After graduating from college, I headed for the Bronx in New York City, where I underwent Teach for America's (TFA) "teacher boot camp." With just five sleepless weeks of on-the-job training teaching summer school to fourth-graders, team meetings and night classes, I was given the stamp of approval and shipped off to Washington, D.C.
The Seattle School Board recently voted to bring TFA to our school district. But they should consider the lessons of my experience.
At 21, I found myself in a public elementary school in the ghetto of South East Washington, D.C.--in a classroom with a hole in the ceiling that caused my room to flood, destroying the first American history project I ever assigned the students.
One lasting memory came on my third day of teaching sixth grade.
I had asked the students to bring a meaningful object from home for a show-and-tell activity. We gathered in a circle and the kids sat eagerly waiting to share their mementos. One after another, each and every hand came out of those crumpled brown lunch sacks, clutching a photo of a close family member--usually a dad or an uncle--who was either dead or in jail.
By the time it was my turn, all I could do was stare stupidly at the baseball I pulled out and pick nervously at the red stitches.
Working in the "other America" was a personally powerful experience and made me decide to dedicate my life to finding a solution to transform public education and the broader society that would allow such neglect to occur.
But while TFA allowed me this window into the problems of our country, it didn't prepare me to address these challenges. With only five weeks of training, it wasn't just that I was not equipped to differentiate instruction to meet the needs of students with a wide range of ability levels, create portfolios that accurately assessed student progress, or cultivate qualities of civic courage--it was that I didn't even know that these things were indispensable components of an effective education.
AS WELL, TFA often overemphasizes the importance of test scores, driving corps members to narrow the curriculum to what's on the test to prove that they are effective teachers.
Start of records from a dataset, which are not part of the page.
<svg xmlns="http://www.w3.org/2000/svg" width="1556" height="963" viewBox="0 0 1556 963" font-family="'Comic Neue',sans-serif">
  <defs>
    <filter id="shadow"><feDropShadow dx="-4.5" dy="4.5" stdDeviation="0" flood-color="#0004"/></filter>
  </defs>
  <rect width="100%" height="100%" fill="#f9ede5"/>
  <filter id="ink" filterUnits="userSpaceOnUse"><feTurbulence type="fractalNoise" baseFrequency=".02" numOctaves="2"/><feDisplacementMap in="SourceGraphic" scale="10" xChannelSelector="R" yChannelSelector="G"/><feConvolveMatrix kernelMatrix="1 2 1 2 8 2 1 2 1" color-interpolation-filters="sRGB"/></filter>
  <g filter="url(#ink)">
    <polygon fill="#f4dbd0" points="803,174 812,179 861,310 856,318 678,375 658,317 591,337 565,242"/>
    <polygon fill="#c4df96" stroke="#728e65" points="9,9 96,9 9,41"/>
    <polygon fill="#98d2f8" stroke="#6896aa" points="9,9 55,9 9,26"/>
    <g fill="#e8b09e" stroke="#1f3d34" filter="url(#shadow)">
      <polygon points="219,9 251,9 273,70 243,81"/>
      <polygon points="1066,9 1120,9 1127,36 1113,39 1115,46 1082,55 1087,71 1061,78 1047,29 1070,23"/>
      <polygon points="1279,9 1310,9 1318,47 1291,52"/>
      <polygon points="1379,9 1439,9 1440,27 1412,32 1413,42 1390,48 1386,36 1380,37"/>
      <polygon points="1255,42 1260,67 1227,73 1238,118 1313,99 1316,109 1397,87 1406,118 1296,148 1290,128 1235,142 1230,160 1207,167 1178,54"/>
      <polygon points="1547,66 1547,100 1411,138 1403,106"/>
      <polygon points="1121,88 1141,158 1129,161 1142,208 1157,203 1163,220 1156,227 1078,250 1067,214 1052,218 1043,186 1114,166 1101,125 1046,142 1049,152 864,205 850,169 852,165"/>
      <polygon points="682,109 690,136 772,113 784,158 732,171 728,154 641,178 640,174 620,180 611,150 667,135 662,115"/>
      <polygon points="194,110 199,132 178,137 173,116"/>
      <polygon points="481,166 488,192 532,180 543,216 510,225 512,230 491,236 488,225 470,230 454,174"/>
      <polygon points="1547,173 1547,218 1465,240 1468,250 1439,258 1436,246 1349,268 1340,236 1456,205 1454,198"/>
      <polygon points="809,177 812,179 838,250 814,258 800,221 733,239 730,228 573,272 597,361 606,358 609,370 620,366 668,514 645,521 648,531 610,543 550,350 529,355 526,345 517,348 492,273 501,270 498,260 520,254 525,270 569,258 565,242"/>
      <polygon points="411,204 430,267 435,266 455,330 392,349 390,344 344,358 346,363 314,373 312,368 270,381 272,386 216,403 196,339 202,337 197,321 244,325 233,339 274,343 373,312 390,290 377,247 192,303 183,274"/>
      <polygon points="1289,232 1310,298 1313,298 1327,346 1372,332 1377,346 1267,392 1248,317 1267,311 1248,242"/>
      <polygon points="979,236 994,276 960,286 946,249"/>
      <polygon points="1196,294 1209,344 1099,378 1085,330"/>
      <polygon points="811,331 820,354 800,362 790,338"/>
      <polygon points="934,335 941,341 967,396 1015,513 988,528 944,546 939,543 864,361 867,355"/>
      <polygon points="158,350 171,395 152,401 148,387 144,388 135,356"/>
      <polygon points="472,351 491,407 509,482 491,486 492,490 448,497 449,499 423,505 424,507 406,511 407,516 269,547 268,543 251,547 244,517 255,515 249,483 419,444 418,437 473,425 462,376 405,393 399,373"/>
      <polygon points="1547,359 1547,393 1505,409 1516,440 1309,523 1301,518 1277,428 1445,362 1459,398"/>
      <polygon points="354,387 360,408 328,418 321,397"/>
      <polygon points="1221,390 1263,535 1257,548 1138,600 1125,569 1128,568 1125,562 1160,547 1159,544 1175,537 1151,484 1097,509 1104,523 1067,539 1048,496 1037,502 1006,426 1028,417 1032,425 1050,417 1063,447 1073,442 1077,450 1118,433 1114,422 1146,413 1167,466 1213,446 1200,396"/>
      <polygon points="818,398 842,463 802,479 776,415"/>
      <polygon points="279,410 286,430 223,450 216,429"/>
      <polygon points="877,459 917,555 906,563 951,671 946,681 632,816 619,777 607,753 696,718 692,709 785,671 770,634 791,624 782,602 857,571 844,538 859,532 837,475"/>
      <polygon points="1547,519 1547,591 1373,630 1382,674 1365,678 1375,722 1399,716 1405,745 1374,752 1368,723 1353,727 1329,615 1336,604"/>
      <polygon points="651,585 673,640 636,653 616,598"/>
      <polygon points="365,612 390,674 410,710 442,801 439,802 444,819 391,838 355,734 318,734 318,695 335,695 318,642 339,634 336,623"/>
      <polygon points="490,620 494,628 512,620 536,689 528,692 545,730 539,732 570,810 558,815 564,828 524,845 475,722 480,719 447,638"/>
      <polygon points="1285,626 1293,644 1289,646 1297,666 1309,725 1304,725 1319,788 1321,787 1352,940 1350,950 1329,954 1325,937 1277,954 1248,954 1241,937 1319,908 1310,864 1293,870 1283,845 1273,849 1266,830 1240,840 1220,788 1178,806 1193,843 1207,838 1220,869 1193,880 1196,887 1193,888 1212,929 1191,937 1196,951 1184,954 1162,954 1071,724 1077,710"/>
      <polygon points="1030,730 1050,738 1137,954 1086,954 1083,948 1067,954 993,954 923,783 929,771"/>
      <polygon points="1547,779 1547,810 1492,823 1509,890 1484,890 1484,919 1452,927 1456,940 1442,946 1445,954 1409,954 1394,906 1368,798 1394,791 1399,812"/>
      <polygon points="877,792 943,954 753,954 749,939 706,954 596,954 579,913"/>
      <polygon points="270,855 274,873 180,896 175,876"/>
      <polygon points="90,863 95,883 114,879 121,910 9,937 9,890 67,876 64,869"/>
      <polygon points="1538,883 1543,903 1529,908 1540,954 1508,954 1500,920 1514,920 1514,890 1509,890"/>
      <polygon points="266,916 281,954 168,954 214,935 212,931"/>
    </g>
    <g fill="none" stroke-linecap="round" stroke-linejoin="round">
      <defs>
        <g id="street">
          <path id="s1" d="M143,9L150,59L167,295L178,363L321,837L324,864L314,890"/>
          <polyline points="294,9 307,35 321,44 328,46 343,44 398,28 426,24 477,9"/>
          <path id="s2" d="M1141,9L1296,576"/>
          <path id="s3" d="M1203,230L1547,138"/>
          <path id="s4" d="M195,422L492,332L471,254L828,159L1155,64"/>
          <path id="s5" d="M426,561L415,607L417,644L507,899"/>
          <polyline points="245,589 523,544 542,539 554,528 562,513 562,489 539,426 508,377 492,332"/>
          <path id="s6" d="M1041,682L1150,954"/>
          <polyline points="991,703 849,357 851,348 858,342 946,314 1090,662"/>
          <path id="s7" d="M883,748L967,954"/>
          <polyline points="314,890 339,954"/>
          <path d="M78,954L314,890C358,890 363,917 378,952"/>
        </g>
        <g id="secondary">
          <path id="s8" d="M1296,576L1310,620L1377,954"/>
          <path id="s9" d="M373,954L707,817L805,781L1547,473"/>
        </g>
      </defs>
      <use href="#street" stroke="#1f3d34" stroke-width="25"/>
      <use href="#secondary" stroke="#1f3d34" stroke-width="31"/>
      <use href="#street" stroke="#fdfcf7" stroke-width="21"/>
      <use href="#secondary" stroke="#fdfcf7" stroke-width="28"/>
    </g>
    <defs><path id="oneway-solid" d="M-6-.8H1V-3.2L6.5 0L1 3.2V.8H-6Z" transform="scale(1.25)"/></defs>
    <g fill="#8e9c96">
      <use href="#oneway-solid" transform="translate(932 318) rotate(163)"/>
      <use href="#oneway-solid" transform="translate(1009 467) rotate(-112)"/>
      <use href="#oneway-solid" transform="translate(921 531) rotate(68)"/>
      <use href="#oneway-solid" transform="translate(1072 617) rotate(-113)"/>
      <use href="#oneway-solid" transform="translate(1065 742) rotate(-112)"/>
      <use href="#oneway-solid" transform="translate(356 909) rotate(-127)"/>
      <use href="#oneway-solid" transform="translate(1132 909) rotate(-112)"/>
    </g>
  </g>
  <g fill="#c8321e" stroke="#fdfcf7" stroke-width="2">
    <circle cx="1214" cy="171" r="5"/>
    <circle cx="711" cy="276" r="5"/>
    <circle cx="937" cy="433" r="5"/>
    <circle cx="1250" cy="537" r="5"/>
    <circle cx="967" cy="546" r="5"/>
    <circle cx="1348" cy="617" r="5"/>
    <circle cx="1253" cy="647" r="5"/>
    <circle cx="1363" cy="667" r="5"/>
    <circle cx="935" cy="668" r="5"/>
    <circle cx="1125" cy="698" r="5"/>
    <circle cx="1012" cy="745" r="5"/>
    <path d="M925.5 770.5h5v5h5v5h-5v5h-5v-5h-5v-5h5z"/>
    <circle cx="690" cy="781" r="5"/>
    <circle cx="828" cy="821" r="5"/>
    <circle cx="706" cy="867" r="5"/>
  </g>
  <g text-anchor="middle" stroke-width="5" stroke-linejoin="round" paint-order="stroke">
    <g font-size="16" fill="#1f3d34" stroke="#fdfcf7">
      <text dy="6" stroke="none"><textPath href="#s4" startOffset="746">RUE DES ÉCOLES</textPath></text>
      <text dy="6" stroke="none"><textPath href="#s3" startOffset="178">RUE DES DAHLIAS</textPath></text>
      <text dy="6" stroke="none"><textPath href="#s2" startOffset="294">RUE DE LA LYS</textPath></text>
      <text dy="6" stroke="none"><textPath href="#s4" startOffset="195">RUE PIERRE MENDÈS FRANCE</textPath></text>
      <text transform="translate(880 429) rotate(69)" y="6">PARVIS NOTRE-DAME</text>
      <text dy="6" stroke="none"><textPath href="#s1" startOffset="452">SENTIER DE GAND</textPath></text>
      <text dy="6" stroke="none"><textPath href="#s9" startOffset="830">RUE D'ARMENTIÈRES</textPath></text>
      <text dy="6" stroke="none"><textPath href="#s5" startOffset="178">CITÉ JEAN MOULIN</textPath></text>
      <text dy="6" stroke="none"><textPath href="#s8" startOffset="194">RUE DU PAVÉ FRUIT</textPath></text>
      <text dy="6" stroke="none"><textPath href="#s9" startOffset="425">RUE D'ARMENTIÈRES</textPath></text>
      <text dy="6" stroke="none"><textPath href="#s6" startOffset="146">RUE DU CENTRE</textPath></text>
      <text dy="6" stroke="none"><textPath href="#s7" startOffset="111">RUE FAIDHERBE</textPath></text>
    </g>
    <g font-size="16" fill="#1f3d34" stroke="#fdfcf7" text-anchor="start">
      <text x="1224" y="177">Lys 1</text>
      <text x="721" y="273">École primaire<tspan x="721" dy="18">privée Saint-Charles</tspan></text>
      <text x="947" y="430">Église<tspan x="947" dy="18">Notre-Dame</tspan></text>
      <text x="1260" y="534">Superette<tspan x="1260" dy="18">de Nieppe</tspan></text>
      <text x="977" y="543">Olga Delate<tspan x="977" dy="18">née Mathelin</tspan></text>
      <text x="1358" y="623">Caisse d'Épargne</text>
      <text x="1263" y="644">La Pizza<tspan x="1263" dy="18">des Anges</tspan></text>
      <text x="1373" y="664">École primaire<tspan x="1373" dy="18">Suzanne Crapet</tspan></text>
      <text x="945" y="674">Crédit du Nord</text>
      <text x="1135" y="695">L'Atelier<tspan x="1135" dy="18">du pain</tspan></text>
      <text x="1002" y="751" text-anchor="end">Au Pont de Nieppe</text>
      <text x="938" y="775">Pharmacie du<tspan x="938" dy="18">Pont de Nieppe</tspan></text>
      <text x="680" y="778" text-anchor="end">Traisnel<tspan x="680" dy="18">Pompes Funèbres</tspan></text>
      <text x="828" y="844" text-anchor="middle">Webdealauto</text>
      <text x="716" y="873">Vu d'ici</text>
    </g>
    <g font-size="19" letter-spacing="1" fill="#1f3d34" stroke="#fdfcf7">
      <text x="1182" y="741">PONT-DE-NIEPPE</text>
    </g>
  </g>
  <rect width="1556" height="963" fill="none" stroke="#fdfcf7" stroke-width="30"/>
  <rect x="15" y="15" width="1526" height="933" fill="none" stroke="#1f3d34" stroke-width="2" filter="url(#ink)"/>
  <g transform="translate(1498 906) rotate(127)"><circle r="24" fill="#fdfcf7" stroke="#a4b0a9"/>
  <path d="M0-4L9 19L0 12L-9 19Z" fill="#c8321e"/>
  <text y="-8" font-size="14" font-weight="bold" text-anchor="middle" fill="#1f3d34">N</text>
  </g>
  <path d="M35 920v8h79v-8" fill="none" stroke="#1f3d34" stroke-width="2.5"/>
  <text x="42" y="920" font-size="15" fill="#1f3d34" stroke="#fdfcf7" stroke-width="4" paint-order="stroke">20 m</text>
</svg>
Yet even by this measure, TFA-ers don't make the grade.
Consider a six-year study of TFA out of Stanford University that looked at more than 4,000 teachers and 132,000 students on six different tests and found not one case where TFA educators performed as well as certified teachers.
Moreover, TFA's own statistics show that a mere 33 percent continue teaching after their two-year commitment--creating high turnover in the very schools that most need the continuity and stability.
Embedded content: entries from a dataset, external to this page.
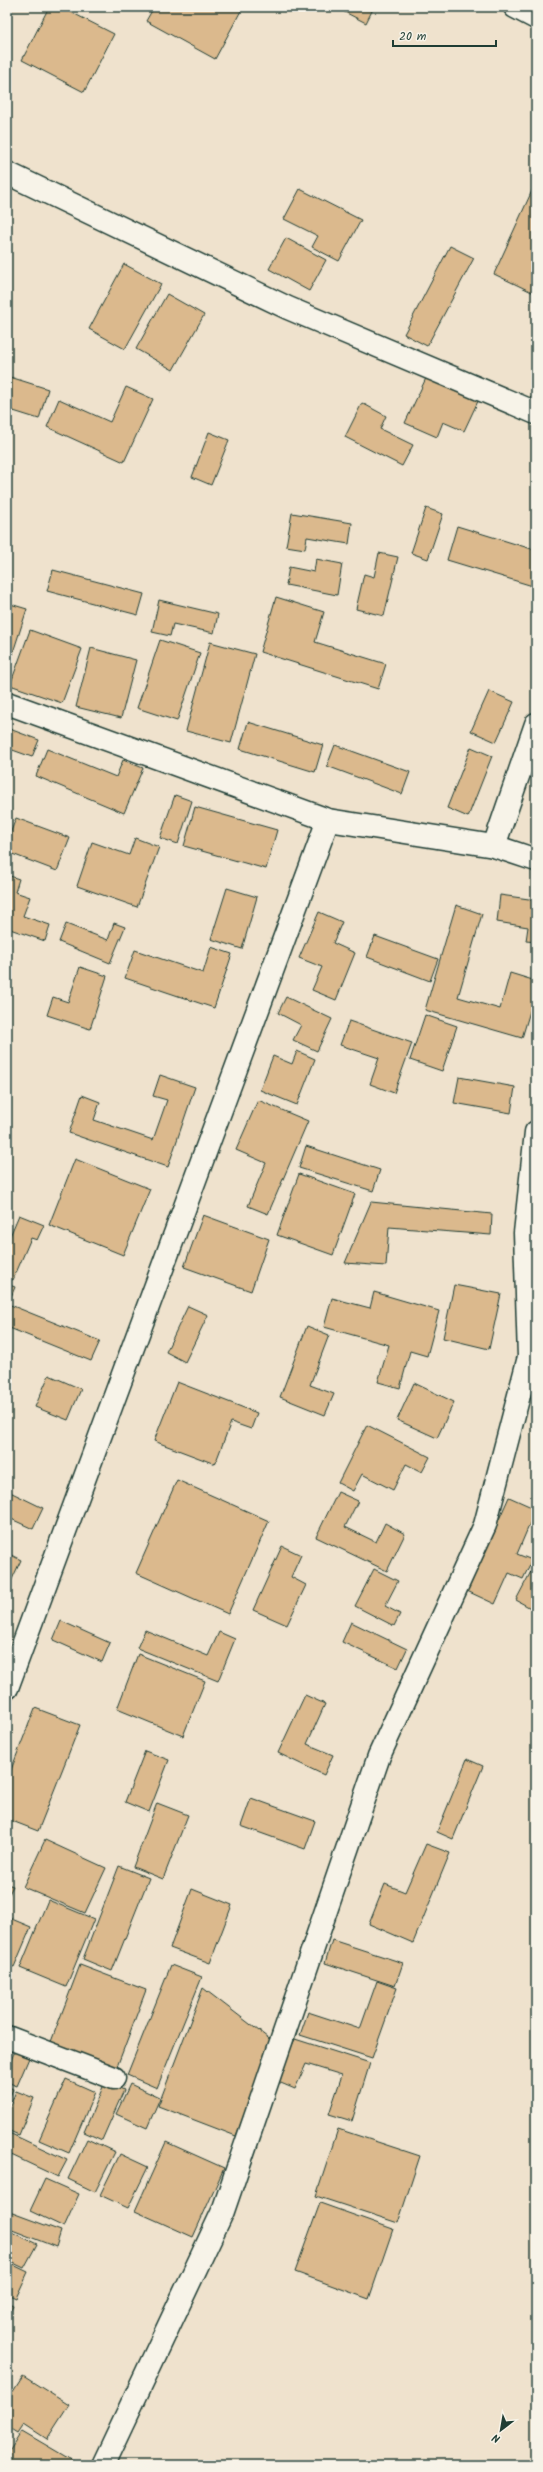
<svg xmlns="http://www.w3.org/2000/svg" width="543" height="2472" viewBox="0 0 543 2472" font-family="Kalam,sans-serif">
	<style>
		.building { fill: #dbb98d; stroke: #1f3d34 }
		.lines { fill: none; stroke-linecap: round; stroke-linejoin: round }
		.minor-casing { stroke: #1f3d34; stroke-width: 25 }
		.minor { stroke: #f7f3e8; stroke-width: 22 }
	</style>
	<rect width="100%" height="100%" fill="#efe2cd"/>
	<filter id="ink" filterUnits="userSpaceOnUse"><feTurbulence type="fractalNoise" baseFrequency=".025" numOctaves="2"/><feDisplacementMap in="SourceGraphic" scale="8" xChannelSelector="R" yChannelSelector="G"/><feConvolveMatrix kernelMatrix="1 2 1 2 8 2 1 2 1" color-interpolation-filters="sRGB"/></filter>
	<g filter="url(#ink)">
		<g class="building">
			<polygon points="49,7 61,7 114,34 84,92 22,60"/>
			<polygon points="154,7 243,7 215,59 146,21"/>
			<polygon points="335,7 374,7 366,23"/>
			<polygon points="536,182 536,294 494,274"/>
			<polygon points="300,189 361,220 339,261 312,247 318,236 284,219"/>
			<polygon points="286,238 326,260 309,291 269,269"/>
			<polygon points="450,246 474,258 427,346 404,334"/>
			<polygon points="124,264 161,284 125,349 89,329"/>
			<polygon points="167,294 204,315 173,370 136,349"/>
			<polygon points="7,376 48,389 39,419 7,409"/>
			<polygon points="427,376 479,399 464,431 443,422 437,437 405,423"/>
			<polygon points="126,387 153,399 124,462 47,427 59,399 110,422"/>
			<polygon points="362,403 386,416 380,429 413,445 402,466 345,437"/>
			<polygon points="209,432 229,440 211,485 192,477"/>
			<polygon points="426,508 443,514 428,559 411,553"/>
			<polygon points="292,513 352,523 349,544 307,537 305,549 286,546"/>
			<polygon points="457,526 535,550 536,545 536,587 447,560"/>
			<polygon points="379,553 398,557 384,616 356,609 364,574 374,577"/>
			<polygon points="316,559 342,564 337,595 286,585 289,567 314,572"/>
			<polygon points="53,570 144,594 138,615 47,591"/>
			<polygon points="276,597 324,612 315,642 386,664 378,689 260,652"/>
			<polygon points="159,600 218,614 214,633 173,624 170,636 152,632"/>
			<polygon points="7,603 27,609 7,671"/>
			<polygon points="30,630 82,649 62,703 10,685"/>
			<polygon points="160,640 200,653 177,721 137,708"/>
			<polygon points="210,642 255,654 231,743 186,731"/>
			<polygon points="91,648 136,660 121,718 76,707"/>
			<polygon points="489,691 514,702 496,742 471,731"/>
			<polygon points="248,722 323,745 315,772 240,749"/>
			<polygon points="7,728 39,740 32,757 7,748"/>
			<polygon points="335,745 410,772 402,794 327,766"/>
			<polygon points="471,747 492,756 468,817 447,808"/>
			<polygon points="47,749 116,777 123,760 143,768 124,813 36,776"/>
			<polygon points="175,795 192,801 178,844 160,838"/>
			<polygon points="195,807 277,830 266,869 184,846"/>
			<polygon points="16,818 70,838 57,871 7,852 7,842"/>
			<polygon points="135,838 159,847 137,907 77,886 92,842 129,855"/>
			<polygon points="7,875 19,879 15,892 30,897 23,916 50,925 45,941 7,928"/>
			<polygon points="227,888 257,897 242,949 211,939"/>
			<polygon points="500,895 536,900 536,942 526,941 528,927 497,922"/>
			<polygon points="456,905 482,914 458,997 500,1009 510,973 536,981 536,991 522,1038 425,1010"/>
			<polygon points="319,912 342,922 333,943 355,953 336,1000 312,990 322,967 299,958"/>
			<polygon points="114,923 125,927 110,963 59,942 66,924 108,940"/>
			<polygon points="375,936 438,959 430,981 367,957"/>
			<polygon points="211,947 232,954 214,1008 125,978 135,950 203,973"/>
			<polygon points="80,967 107,976 90,1029 47,1015 53,997 68,1002"/>
			<polygon points="286,997 332,1019 317,1051 293,1040 301,1025 278,1013"/>
			<polygon points="425,1015 457,1026 442,1071 410,1060"/>
			<polygon points="349,1021 412,1043 394,1093 370,1084 379,1058 340,1045"/>
			<polygon points="297,1051 315,1059 297,1105 260,1090 273,1056 292,1064"/>
			<polygon points="160,1075 195,1087 168,1167 69,1133 82,1095 100,1102 94,1120 153,1140 167,1100 153,1096"/>
			<polygon points="459,1077 515,1087 511,1113 454,1103"/>
			<polygon points="258,1100 308,1121 268,1214 248,1206 266,1163 236,1150"/>
			<polygon points="306,1146 380,1170 373,1191 299,1168"/>
			<polygon points="75,1159 150,1189 123,1255 49,1225"/>
			<polygon points="299,1174 355,1194 333,1255 277,1235"/>
			<polygon points="371,1202 492,1214 491,1235 389,1227 386,1266 345,1263"/>
			<polygon points="19,1215 44,1225 37,1240 31,1238 13,1280 7,1277 7,1243"/>
			<polygon points="203,1215 269,1239 251,1291 184,1267"/>
			<polygon points="7,1284 15,1287 8,1304 100,1341 91,1361 7,1327"/>
			<polygon points="454,1285 501,1294 489,1349 443,1338"/>
			<polygon points="374,1292 439,1311 427,1356 410,1351 400,1388 378,1382 389,1345 324,1327 332,1298 370,1308"/>
			<polygon points="188,1306 208,1315 185,1362 166,1352"/>
			<polygon points="307,1326 329,1335 310,1385 334,1394 325,1415 280,1397"/>
			<polygon points="49,1375 81,1389 68,1420 35,1407"/>
			<polygon points="177,1382 257,1413 251,1429 231,1422 215,1464 154,1441"/>
			<polygon points="414,1383 454,1402 437,1438 397,1420"/>
			<polygon points="367,1425 430,1457 422,1472 406,1464 393,1490 362,1474 353,1491 338,1483"/>
			<polygon points="177,1480 269,1521 228,1614 136,1573"/>
			<polygon points="8,1491 43,1508 33,1529 7,1517"/>
			<polygon points="338,1492 358,1501 345,1527 376,1542 385,1523 405,1534 387,1571 316,1537"/>
			<polygon points="509,1497 536,1509 517,1554 532,1560 523,1579 509,1573 495,1604 467,1591"/>
			<polygon points="282,1546 301,1555 291,1577 306,1585 287,1625 253,1610"/>
			<polygon points="7,1553 21,1560 7,1590"/>
			<polygon points="536,1562 536,1611 516,1600"/>
			<polygon points="374,1569 398,1581 385,1606 400,1614 394,1626 355,1606"/>
			<polygon points="61,1621 110,1643 102,1662 53,1640"/>
			<polygon points="351,1622 407,1649 398,1668 342,1642"/>
			<polygon points="145,1630 208,1656 219,1632 235,1639 218,1681 137,1648"/>
			<polygon points="138,1654 205,1681 183,1736 117,1709"/>
			<polygon points="305,1695 325,1704 307,1744 333,1755 324,1775 278,1753"/>
			<polygon points="35,1708 80,1725 38,1831 7,1819 7,1780"/>
			<polygon points="145,1751 169,1760 149,1812 125,1802"/>
			<polygon points="467,1759 483,1766 453,1839 437,1832"/>
			<polygon points="251,1798 315,1821 305,1849 241,1826"/>
			<polygon points="157,1803 188,1815 163,1879 133,1867"/>
			<polygon points="45,1840 106,1868 85,1913 23,1887"/>
			<polygon points="426,1844 450,1853 413,1943 369,1924 385,1884 405,1892"/>
			<polygon points="119,1866 149,1878 112,1971 83,1959"/>
			<polygon points="7,1884 13,1886 7,1898"/>
			<polygon points="192,1889 232,1905 210,1963 170,1948"/>
			<polygon points="48,1900 94,1919 66,1987 20,1968"/>
			<polygon points="7,1917 31,1927 14,1967 7,1965"/>
			<polygon points="332,1940 403,1963 395,1986 325,1963"/>
			<polygon points="80,1965 146,1990 115,2072 49,2047"/>
			<polygon points="171,1965 202,1977 157,2088 127,2075"/>
			<polygon points="377,1981 397,1988 372,2058 300,2035 308,2012 360,2029"/>
			<polygon points="203,1988 272,2041 236,2136 158,2106"/>
			<polygon points="295,2039 370,2063 352,2121 329,2114 342,2075 306,2064 295,2089 276,2081"/>
			<polygon points="17,2045 32,2051 17,2086 7,2082 7,2071"/>
			<polygon points="66,2079 95,2092 69,2153 39,2140"/>
			<polygon points="105,2082 124,2090 102,2140 84,2132"/>
			<polygon points="130,2084 160,2098 147,2128 116,2114"/>
			<polygon points="7,2086 13,2089 7,2104"/>
			<polygon points="16,2091 34,2098 19,2135 7,2130 7,2114"/>
			<polygon points="338,2129 420,2156 398,2223 316,2196"/>
			<polygon points="7,2132 67,2160 58,2177 7,2153"/>
			<polygon points="87,2139 115,2152 95,2192 68,2179"/>
			<polygon points="166,2142 224,2168 193,2237 135,2211"/>
			<polygon points="120,2154 148,2167 128,2208 100,2195"/>
			<polygon points="45,2179 79,2194 64,2227 30,2211"/>
			<polygon points="320,2203 393,2229 369,2299 295,2272"/>
			<polygon points="7,2211 61,2231 56,2247 7,2228"/>
			<polygon points="7,2230 37,2244 24,2268 7,2260"/>
			<polygon points="7,2262 28,2272 16,2298 7,2294"/>
			<polygon points="7,2302 13,2305 7,2319"/>
			<polygon points="7,2368 14,2372 7,2384"/>
			<polygon points="23,2376 69,2405 47,2439 24,2424 18,2433 7,2426 7,2401"/>
			<polygon points="22,2431 80,2465 7,2465 7,2455"/>
		</g>
		<g class="lines">
			<g class="minor-casing">
				<g id="minor">
					<polyline points="515,7 536,18"/>
					<polyline points="7,173 288,308 536,413"/>
					<polyline points="7,703 328,820 494,846 536,860"/>
					<polyline points="494,846 536,724"/>
					<polyline points="7,1688 328,820"/>
					<polyline points="7,2037 114,2078"/>
					<polyline points="103,2465 223,2211 379,1756 485,1525 529,1357 525,1233 536,1132"/>
				</g>
			</g>
			<use href="#minor" class="minor"/>
		</g>
	</g>
	<rect width="543" height="2472" fill="none" stroke="#f7f3e8" stroke-width="24"/>
	<rect x="12" y="12" width="519" height="2448" fill="none" stroke="#1f3d34" stroke-width="1.5" filter="url(#ink)"/>
	<g transform="translate(501 2430) rotate(211)" stroke="#f7f3e8" stroke-width="3" paint-order="stroke">
	<path d="M0-3L7 15L0 10L-7 15Z" fill="#1f3d34"/>
	<text y="-6" font-size="11" font-weight="bold" text-anchor="middle" fill="#1f3d34">N</text>
	</g>
	<path d="M393 40v6h103v-6" fill="none" stroke="#1f3d34" stroke-width="2"/>
	<text x="399" y="40" font-size="12" fill="#1f3d34" stroke="#f7f3e8" stroke-width="3" paint-order="stroke">20 m</text>
</svg>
Seattle has an abundance of teachers with teaching certificates and master's degrees struggling to get a teaching position in the local public schools--West Seattle Elementary School, a target school for TFA, had some 800 applicants for a single job. Why bring in undertrained TFA recruits when we have so many young teachers in Seattle who have spent years developing their skills?
TFA is being presented as a solution to the problems in our public schools. But the reality is, in this era of cash-strapped school districts, officials are lured not by the quality of TFA-ers but by the fact that young teachers who leave the district and make room for more young teachers provide an inexpensive alternative to investing in more experienced teachers who will earn a higher salary.
Yet, if the Seattle school district truly wants "excellence for all," it will need highly trained teachers who have a lasting commitment to the profession--not the revolving door that has come to be known as "Teach for Awhile."